Blog post

Enhancing AI sustainability in engineering design optimization with RSM and ROM

Written by Danilo Di Stefano and Alessandro Viola

30 March 2026

Artificial intelligence (AI) and machine learning (ML) are reshaping the landscape of engineering simulation by enhancing productivity and enabling data-driven decision making. But this digital revolution comes with a hidden physical cost: energy consumption.

The World Economic Forum estimates that the energy required to run AI tasks will grow by 26% to 36% annually over the next four years. For engineering design optimization - which relies on computationally intensive simulations to find optimal design performance configurations within constraints - this poses a significant sustainability challenge. How do we achieve engineering design excellence without creating an unsustainable environmental footprint?

The answer is to make simulation models smarter by employing AI/ML to create computationally efficient surrogate models that allows you to perform more rapid exploration of design spaces. This aligns closely with recent research by McKinsey & Company exploring how the engineering simulation will look like in 10-15 years. One of the key hypotheses is that there will not be distinct roles: the simulation engineer and the AI/ML engineer.

These roles are expected to merge by combining technical engineering expertise with skill to manage and run AI/ML tools. To make this happen, simulation engineers should be eager to integrate engineering knowledge of physics modeling with AI/ML expertise. To enable this shift, the AI data-driven modeling tools have to evolve to be both simplified and interoperable with the broad engineering numerical simulation ecosystem.

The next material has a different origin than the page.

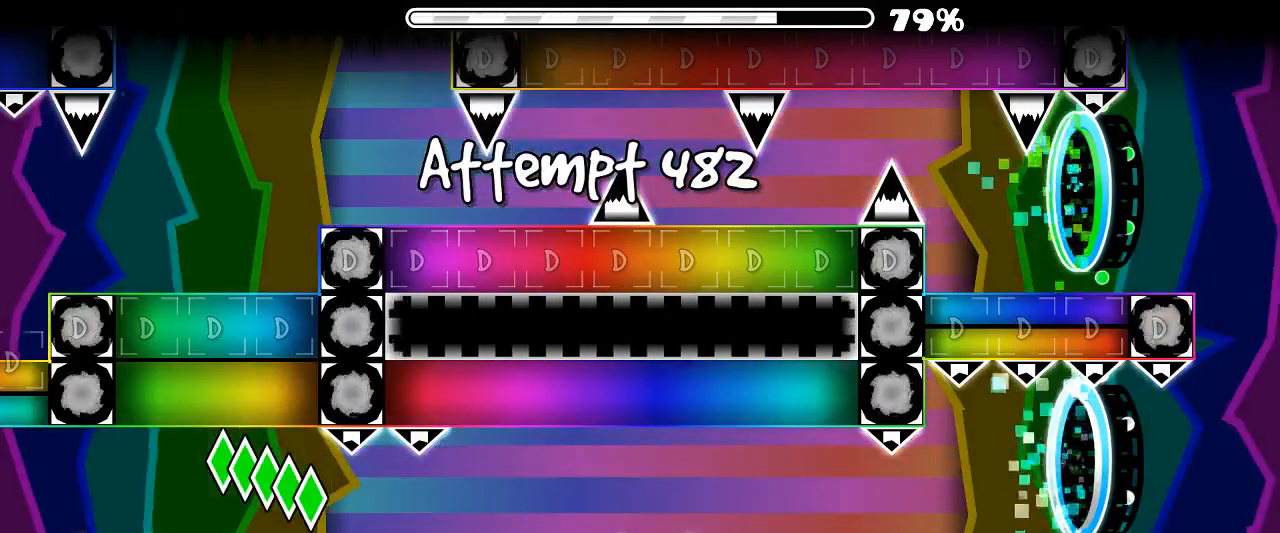
{"keys": [], "mouse": [], "events": []}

The AI/ML process data flow for rapid design predictions

At ESTECO, we propose an integrated AI/ML process data flow. This approach prioritizes the reuse of existing data to create surrogate models that accurately approximate physical behaviors instantly. By reusing relevant datasets from prior projects, we can substantially reduce the need for new simulations or experiments, thereby conserving computational resources. This not only improves sustainability but also accelerates the training and validation of AI/ML models within a process automation and design optimization framework such as modeFRONTIER.

At the core of our approach lies the modeFRONTIER automated simulation workflow enhanced with design exploration and optimization techniques, providing you a unified backbone for processing both tabular and spatial data and generating computationally efficient surrogate models.

Table-like data

Table‑like data consist of numerical values that define different aspects of the design: input variables (such as dimensions, thickness, temperature, and material properties) and output variables that represent the system’s response (for example, maximum stress, drag coefficient, or heat transfer rate). This type of data is essential for statistical analysis and traditional machine learning modeling, including response surface models (RSM).

Spatio-temporal data

Spatio‑temporal data encompasses detailed representations of geometries and physical properties of objects in a design, along with their evolution over time. In the context of 1D/2D/3D/4D (time) computer‑aided engineering (CAE) simulations, spatio‑temporal data is essential for modeling and analyzing complex behaviors such as fluid flow, heat transfer, and structural deformation, among others. This type of data can be leveraged to build ML-based reduced order models (ROM).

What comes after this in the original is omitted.